5 réflexions sur “Europeana : l’aventure continue

  1. Bonjour,

    Juste pour que les choses soient claires et parce que j’ai l’impression (peut-être à tort !) d’être prise à parti dans votre commentaire, permettez-moi de préciser quelques points :
    – ce billet ne contient que des informations factuelles ; y voir une quelconque manipulation institutionnelle relève de la paranoïa
    – je considère qu’il est de mon droit et ma liberté de ne pas donner mon avis sur quelque chose, surtout si je suis juge et partie : ici nous sommes dans un blog perso et pas dans une revue institutionnelle
    – enfin, pardon pour l’expression « vole de ses propres ailes » qui est tout à fait impropre dans ce contexte, je le reconnais bien volontiers ;-)

    Ceci dit, merci pour le « compétente » que je prends comme un compliment ;-)

  2. Bonjour,

    Sans faire de mauvais esprit, vu de loin ces infos, comme celles de Y Alix sur le BBF, sont tellement sibyllines que l’on ne comprend pas grand chose.

    Entre le «vous», le «on», le «ils», on ne sait plus qui fait quoi.

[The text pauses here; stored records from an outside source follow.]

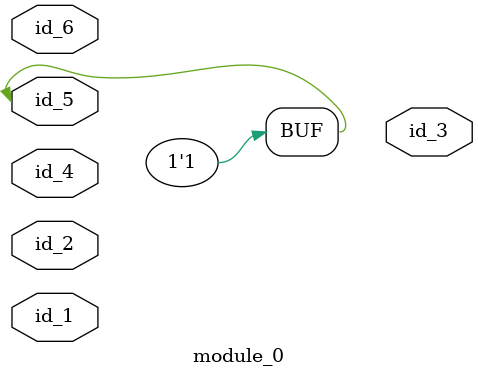
<source format=v>
`timescale 1 ps / 1ps
module module_0 (
    id_1,
    id_2,
    id_3,
    id_4,
    id_5,
    id_6
);
  inout id_6;
  inout id_5;
  input id_4;
  output id_3;
  inout id_2;
  input id_1;
  assign id_5 = 1;
endmodule

</source>
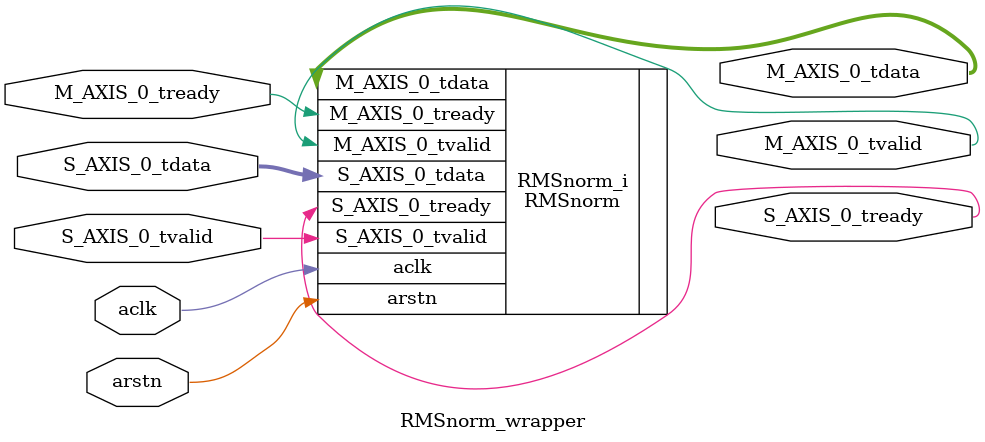
<source format=v>
`timescale 1 ps / 1 ps

module RMSnorm_wrapper
   (M_AXIS_0_tdata,
    M_AXIS_0_tready,
    M_AXIS_0_tvalid,
    S_AXIS_0_tdata,
    S_AXIS_0_tready,
    S_AXIS_0_tvalid,
    aclk,
    arstn);
  output [127:0]M_AXIS_0_tdata;
  input M_AXIS_0_tready;
  output M_AXIS_0_tvalid;
  input [127:0]S_AXIS_0_tdata;
  output S_AXIS_0_tready;
  input S_AXIS_0_tvalid;
  input aclk;
  input arstn;

  wire [127:0]M_AXIS_0_tdata;
  wire M_AXIS_0_tready;
  wire M_AXIS_0_tvalid;
  wire [127:0]S_AXIS_0_tdata;
  wire S_AXIS_0_tready;
  wire S_AXIS_0_tvalid;
  wire aclk;
  wire arstn;

  RMSnorm RMSnorm_i
       (.M_AXIS_0_tdata(M_AXIS_0_tdata),
        .M_AXIS_0_tready(M_AXIS_0_tready),
        .M_AXIS_0_tvalid(M_AXIS_0_tvalid),
        .S_AXIS_0_tdata(S_AXIS_0_tdata),
        .S_AXIS_0_tready(S_AXIS_0_tready),
        .S_AXIS_0_tvalid(S_AXIS_0_tvalid),
        .aclk(aclk),
        .arstn(arstn));
endmodule

</source>
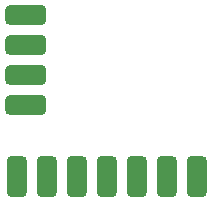
<source format=gbs>
G04 #@! TF.GenerationSoftware,KiCad,Pcbnew,5.1.9+dfsg1-1+deb11u1*
G04 #@! TF.CreationDate,2023-12-19T10:52:22+00:00*
G04 #@! TF.ProjectId,ControllerCurrentShuntAddOn,436f6e74-726f-46c6-9c65-724375727265,rev?*
G04 #@! TF.SameCoordinates,Original*
G04 #@! TF.FileFunction,Soldermask,Bot*
G04 #@! TF.FilePolarity,Negative*
%FSLAX46Y46*%
G04 Gerber Fmt 4.6, Leading zero omitted, Abs format (unit mm)*
G04 Created by KiCad (PCBNEW 5.1.9+dfsg1-1+deb11u1) date 2023-12-19 10:52:22*
%MOMM*%
%LPD*%
G01*
G04 APERTURE LIST*
G04 APERTURE END LIST*
G36*
G01*
X208300000Y-97855000D02*
X208300000Y-98705000D01*
G75*
G02*
X207875000Y-99130000I-425000J0D01*
G01*
X205225000Y-99130000D01*
G75*
G02*
X204800000Y-98705000I0J425000D01*
G01*
X204800000Y-97855000D01*
G75*
G02*
X205225000Y-97430000I425000J0D01*
G01*
X207875000Y-97430000D01*
G75*
G02*
X208300000Y-97855000I0J-425000D01*
G01*
G37*
G36*
G01*
X208300000Y-100395000D02*
X208300000Y-101245000D01*
G75*
G02*
X207875000Y-101670000I-425000J0D01*
G01*
X205225000Y-101670000D01*
G75*
G02*
X204800000Y-101245000I0J425000D01*
G01*
X204800000Y-100395000D01*
G75*
G02*
X205225000Y-99970000I425000J0D01*
G01*
X207875000Y-99970000D01*
G75*
G02*
X208300000Y-100395000I0J-425000D01*
G01*
G37*
G36*
G01*
X208300000Y-102935000D02*
X208300000Y-103785000D01*
G75*
G02*
X207875000Y-104210000I-425000J0D01*
G01*
X205225000Y-104210000D01*
G75*
G02*
X204800000Y-103785000I0J425000D01*
G01*
X204800000Y-102935000D01*
G75*
G02*
X205225000Y-102510000I425000J0D01*
G01*
X207875000Y-102510000D01*
G75*
G02*
X208300000Y-102935000I0J-425000D01*
G01*
G37*
G36*
G01*
X208300000Y-105475000D02*
X208300000Y-106325000D01*
G75*
G02*
X207875000Y-106750000I-425000J0D01*
G01*
X205225000Y-106750000D01*
G75*
G02*
X204800000Y-106325000I0J425000D01*
G01*
X204800000Y-105475000D01*
G75*
G02*
X205225000Y-105050000I425000J0D01*
G01*
X207875000Y-105050000D01*
G75*
G02*
X208300000Y-105475000I0J-425000D01*
G01*
G37*
G36*
G01*
X221465000Y-113700000D02*
X220615000Y-113700000D01*
G75*
G02*
X220190000Y-113275000I0J425000D01*
G01*
X220190000Y-110625000D01*
G75*
G02*
X220615000Y-110200000I425000J0D01*
G01*
X221465000Y-110200000D01*
G75*
G02*
X221890000Y-110625000I0J-425000D01*
G01*
X221890000Y-113275000D01*
G75*
G02*
X221465000Y-113700000I-425000J0D01*
G01*
G37*
G36*
G01*
X218925000Y-113700000D02*
X218075000Y-113700000D01*
G75*
G02*
X217650000Y-113275000I0J425000D01*
G01*
X217650000Y-110625000D01*
G75*
G02*
X218075000Y-110200000I425000J0D01*
G01*
X218925000Y-110200000D01*
G75*
G02*
X219350000Y-110625000I0J-425000D01*
G01*
X219350000Y-113275000D01*
G75*
G02*
X218925000Y-113700000I-425000J0D01*
G01*
G37*
G36*
G01*
X216385000Y-113700000D02*
X215535000Y-113700000D01*
G75*
G02*
X215110000Y-113275000I0J425000D01*
G01*
X215110000Y-110625000D01*
G75*
G02*
X215535000Y-110200000I425000J0D01*
G01*
X216385000Y-110200000D01*
G75*
G02*
X216810000Y-110625000I0J-425000D01*
G01*
X216810000Y-113275000D01*
G75*
G02*
X216385000Y-113700000I-425000J0D01*
G01*
G37*
G36*
G01*
X213845000Y-113700000D02*
X212995000Y-113700000D01*
G75*
G02*
X212570000Y-113275000I0J425000D01*
G01*
X212570000Y-110625000D01*
G75*
G02*
X212995000Y-110200000I425000J0D01*
G01*
X213845000Y-110200000D01*
G75*
G02*
X214270000Y-110625000I0J-425000D01*
G01*
X214270000Y-113275000D01*
G75*
G02*
X213845000Y-113700000I-425000J0D01*
G01*
G37*
G36*
G01*
X211305000Y-113700000D02*
X210455000Y-113700000D01*
G75*
G02*
X210030000Y-113275000I0J425000D01*
G01*
X210030000Y-110625000D01*
G75*
G02*
X210455000Y-110200000I425000J0D01*
G01*
X211305000Y-110200000D01*
G75*
G02*
X211730000Y-110625000I0J-425000D01*
G01*
X211730000Y-113275000D01*
G75*
G02*
X211305000Y-113700000I-425000J0D01*
G01*
G37*
G36*
G01*
X208765000Y-113700000D02*
X207915000Y-113700000D01*
G75*
G02*
X207490000Y-113275000I0J425000D01*
G01*
X207490000Y-110625000D01*
G75*
G02*
X207915000Y-110200000I425000J0D01*
G01*
X208765000Y-110200000D01*
G75*
G02*
X209190000Y-110625000I0J-425000D01*
G01*
X209190000Y-113275000D01*
G75*
G02*
X208765000Y-113700000I-425000J0D01*
G01*
G37*
G36*
G01*
X206225000Y-113700000D02*
X205375000Y-113700000D01*
G75*
G02*
X204950000Y-113275000I0J425000D01*
G01*
X204950000Y-110625000D01*
G75*
G02*
X205375000Y-110200000I425000J0D01*
G01*
X206225000Y-110200000D01*
G75*
G02*
X206650000Y-110625000I0J-425000D01*
G01*
X206650000Y-113275000D01*
G75*
G02*
X206225000Y-113700000I-425000J0D01*
G01*
G37*
M02*

</source>
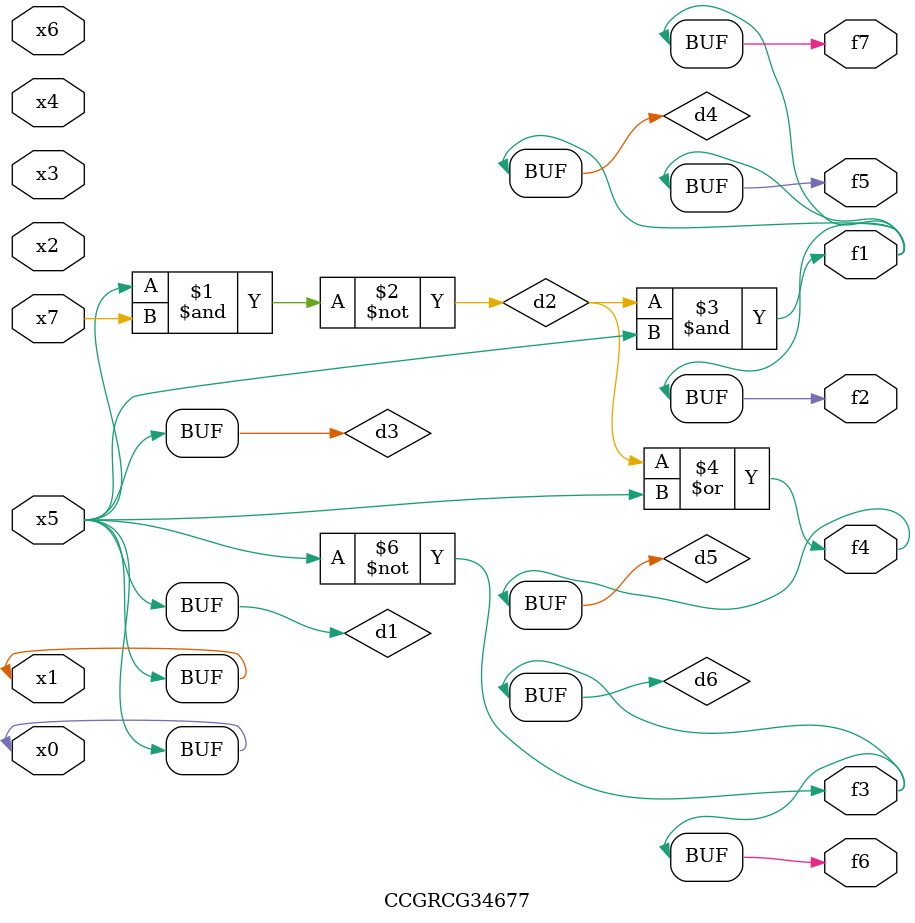
<source format=v>
module CCGRCG34677(
	input x0, x1, x2, x3, x4, x5, x6, x7,
	output f1, f2, f3, f4, f5, f6, f7
);

	wire d1, d2, d3, d4, d5, d6;

	buf (d1, x0, x5);
	nand (d2, x5, x7);
	buf (d3, x0, x1);
	and (d4, d2, d3);
	or (d5, d2, d3);
	nor (d6, d1, d3);
	assign f1 = d4;
	assign f2 = d4;
	assign f3 = d6;
	assign f4 = d5;
	assign f5 = d4;
	assign f6 = d6;
	assign f7 = d4;
endmodule

</source>
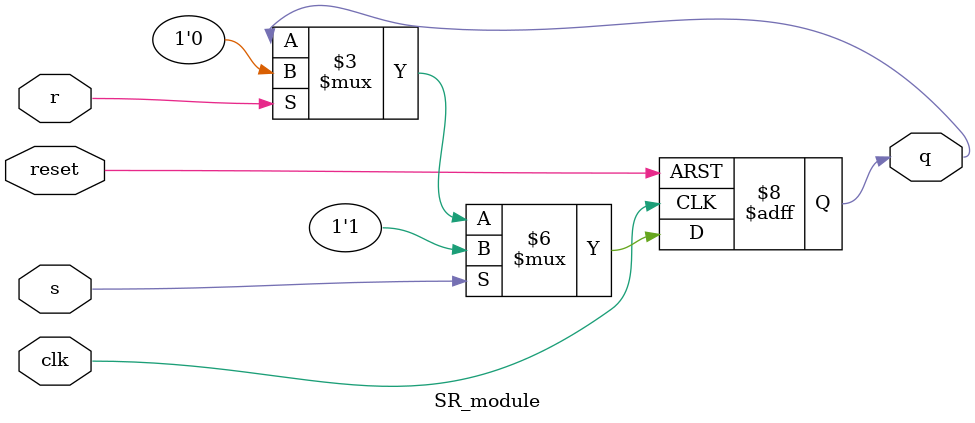
<source format=v>
`timescale 1ns / 1ps

module SR_module(clk, reset, s, r, q);

	input  clk, reset, s, r;
	output reg q;
	
	always @(posedge clk, posedge reset)
		if (reset) q <= 1'b0; else
		if (s)	  q <= 1'b1; else
		if (r)	  q <= 1'b0; else
					  q <= q;

endmodule

</source>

Et je suis un peut dubitatif à l’idée d’une bibliothèque, même virtuelle, qui volerait de ses propres ailes ;-).

    Je ne veux pas vous mettre dans l’embarras, mais je suis effrayé de penser que les institutions françaises pèsent à ce point sur la parole de leurs membres les plus compétentes qu’elles ne donnent plus leur point de vue sur leur sujet de prédilection.

  3. Désolé,

    Il ne s’agissait pas d’une agression et je vous présente mes excuses si cela a pu être interprété ainsi. Ma remarque sur la compétence est tout à fait sincère.

    Je comprends bien qu’un blogue est une parole personnelle, mais c’est justement ce qui fait son intérêt, on y est toujours juge et partie. J’ai toujours plaisir et beaucoup d’intérêt à vous lire.

    Je comprends aussi que sur ce sujet vous ne puissiez en écrire plus, un peu moins que le BBF ne puisse le faire. Mais cela me désole et m’inquiète à la fois pour les informations qui me manquent pour comprendre et pour ce que cela suppose de pesanteur institutionnelle.

  4. « un prototype que vous connaissez probablement (et qui a désormais rejoint l’histoire) ».
    Combien de subventions publiques pour ce genre de « prototype ». La République est « bien bonne », je trouve. On nous promet maintenant sur Gallica 2 quelque chose qui va ressembler à Amazon.com, il faudra payer pour voir des livres « sous droits » si j’ai bien compris. Est-ce bien la mission de la BnF ?

  5. Le commentaire de JM Salaun sent le règlement de comptes notamment vis-à-vis du BBF, voire de l’ENSSIB. De tels procès d’intention pour critiquer les « institutions française » alors que l’on en a grassement vécu a quelque chose de mesquin. Serait-ce du dépit ? Qu’ont-ils à vouloir se faire oublier dans la Belle Province ?
    Quant au manque d’information, à l’obscurité supposée du projet Europeana, ne sont-ils pas dûs au fait que comme nombre de projets européens ou pas, ils sont appelés à disparaître dans les limbes, à mourir à petit feu après des lancements en fanfare.